Dans Le plaisir et la nécessité, P.-M. Morel réunit en un même livre, comme en un large bilan, le fruit riche et mûr de plus de vingt années de ses recherches en philosophie naturelle et en anthropologie, à propos de Démocrite et Épicure, ses auteurs de prédilection aux côtés d’Aristote. Le fil rouge qu’il a choisi pour réorganiser et remanier neuf de ses articles antérieurs (dont deux ont été retraduits de l’italien) est clairement explicité dans une belle introduction de 12 pages ; il aboutit à un dernier et dixième chapitre inédit sur la politique épicurienne, suivi lui-même d’un bref épilogue conclusif, lequel insiste avec force sur ce qui, selon l’auteur, fait l’unité de la tradition allant des premiers atomistes aux derniers épicuriens[1]. L’étude des conditions naturelles d’existence, la prise en compte des limites, dues aux circonstances matérielles comme aux interactions sociales, sont « indispensables » pour « la recherche de la vie bonne ». L’Atomiste « ne se raconte pas d’histoires »[2]. Sa philosophie désenchantée des circonstances « nous laisse seuls face à nos travers et nos limites, dans un monde en lui-même dépourvu de sens », et c’est cela justement qui nous la « rend crédible ».

## OBJECTIF:
Rédigez la suite du compte rendu consacré au livre de P.-M. Morel sur Démocrite et Épicure, en commençant après sa dernière phrase. Le matériel présenté ensuite n'est d'aucune utilité pour cet exercice.

## EXTRAIT DE DONNÉES:
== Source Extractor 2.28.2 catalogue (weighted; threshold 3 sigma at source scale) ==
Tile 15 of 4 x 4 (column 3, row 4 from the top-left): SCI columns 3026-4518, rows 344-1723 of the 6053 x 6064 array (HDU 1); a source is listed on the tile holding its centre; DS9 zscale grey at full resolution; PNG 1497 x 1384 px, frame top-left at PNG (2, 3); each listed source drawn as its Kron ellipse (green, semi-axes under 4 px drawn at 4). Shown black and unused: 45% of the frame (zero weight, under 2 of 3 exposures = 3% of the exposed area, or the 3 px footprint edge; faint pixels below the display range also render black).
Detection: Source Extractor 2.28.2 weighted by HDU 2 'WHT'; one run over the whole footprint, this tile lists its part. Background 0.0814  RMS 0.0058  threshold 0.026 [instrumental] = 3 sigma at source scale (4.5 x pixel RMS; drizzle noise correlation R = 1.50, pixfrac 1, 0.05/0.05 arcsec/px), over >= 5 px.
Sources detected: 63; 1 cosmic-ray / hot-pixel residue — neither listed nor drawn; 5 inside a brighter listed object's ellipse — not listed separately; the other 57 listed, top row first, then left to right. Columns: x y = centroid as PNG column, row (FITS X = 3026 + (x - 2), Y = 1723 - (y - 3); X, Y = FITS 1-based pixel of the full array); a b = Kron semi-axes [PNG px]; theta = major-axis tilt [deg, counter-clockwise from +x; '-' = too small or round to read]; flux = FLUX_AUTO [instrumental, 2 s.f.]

## RÉPONSE ATTENDUE:
L’ouvrage adopte une présentation, en apparence, sagement académique, articulée en trois parties dialectiquement agencées. Il nous emmène depuis quelques fragments de Démocrite et leur critique par Aristote, à travers la lecture très savante de passages d’Épicure et du poème de Lucrèce, mais aussi d’extraits de Philodème ou de fragments de l’inscription murale de Diogène d’Œnoanda, jusqu’à la considération des pensées de Rousseau et de Marx pour y faire sentir le poids et l’importance de l’héritage moderne des Atomistes anciens.
On pourrait toutefois reconnaître aussi à ce livre une composition éminemment poétique, en deux premiers « tercets » symétriques qui entrelacent et mettent en résonance six recherches sur Démocrite et Épicure, choisies pour fonder un unique « quatrain », original et neuf par ses quatre approches de « l’agir humain », dans les dimensions étiologique, économique, sociologique et politique.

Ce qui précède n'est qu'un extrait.